FPDO, lembaga independen yang setara dengan Komnas HAM di Brasil, menyatakan kemungkinan mengadukan kasus ini ke Inter-American Commission on Human Rights (IACHR) jika ditemukan unsur pelanggaran hak asasi manusia.
Menteri Koordinator Politik, Hukum, dan Keamanan (Menko Polhukam) Yusril Ihza Mahendra menegaskan bahwa hingga kini pemerintah Indonesia belum menerima nota diplomatik resmi dari Brasil.
“Yang kami terima sejauh ini baru pernyataan dari FPDO, bukan dari otoritas resmi pemerintah Brasil,” ujar Yusril, dikutip dari keterangan persnya.

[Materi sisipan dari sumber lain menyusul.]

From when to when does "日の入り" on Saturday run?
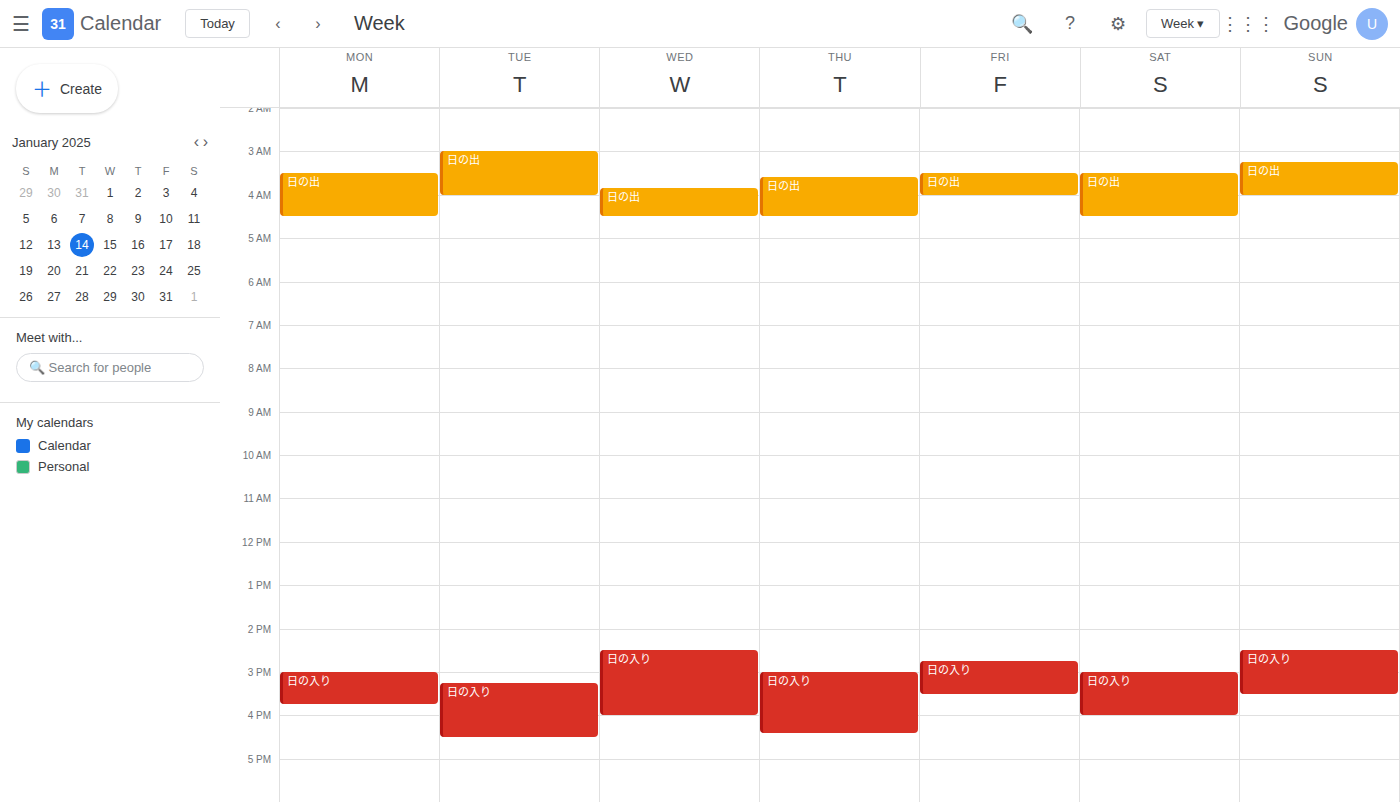
3:00 PM to 4:00 PM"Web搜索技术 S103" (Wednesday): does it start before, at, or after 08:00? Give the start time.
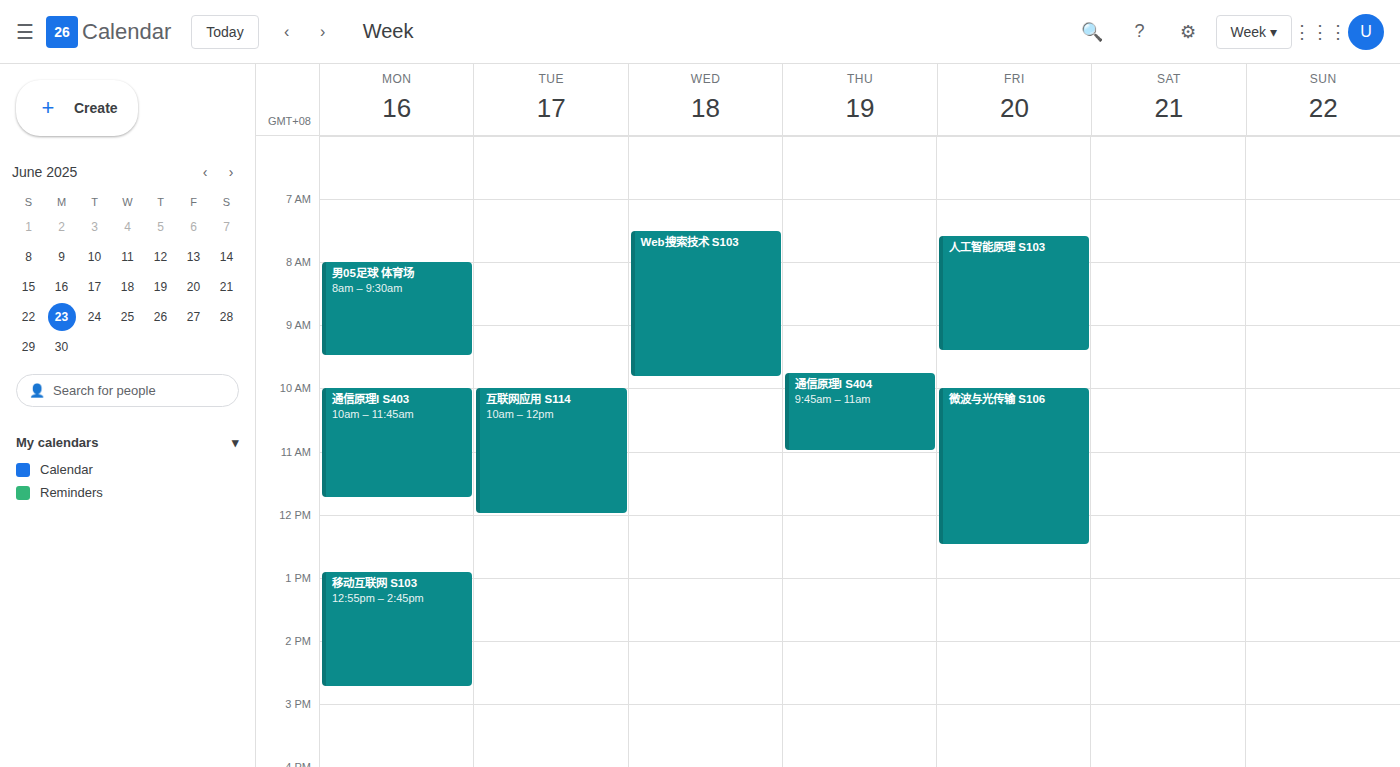
07:30 -- before 08:00, 30 minutes above the 08:00 line."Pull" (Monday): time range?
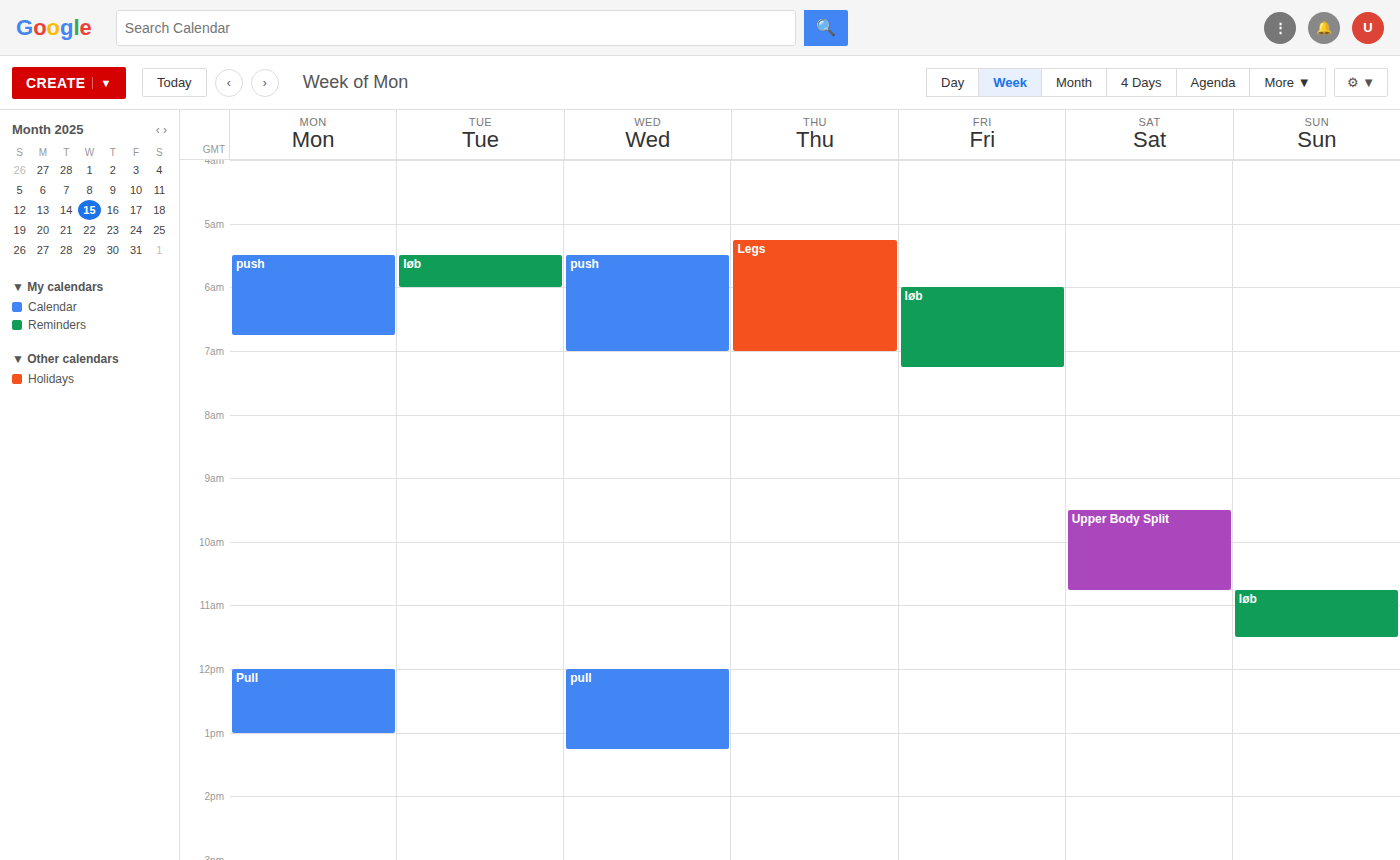
12:00 PM to 1:00 PM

Pemerintah Indonesia pun membuka kemungkinan untuk melakukan penyelidikan bersama (joint investigation) dengan Brasil agar fakta-fakta bisa terungkap secara transparan dan akuntabel.
Yusril juga menyebut bahwa Indonesia bukan merupakan anggota IACHR sehingga secara yuridis tidak dapat menjadi objek gugatan di forum tersebut.
DPR RI mendorong pemerintah bersikap proaktif menyikapi rencana gugatan hukum dari Brasil. Ketua DPR Puan Maharani menyatakan langkah ini penting untuk menjaga kepercayaan publik dan menjamin keamanan wisatawan asing di Indonesia.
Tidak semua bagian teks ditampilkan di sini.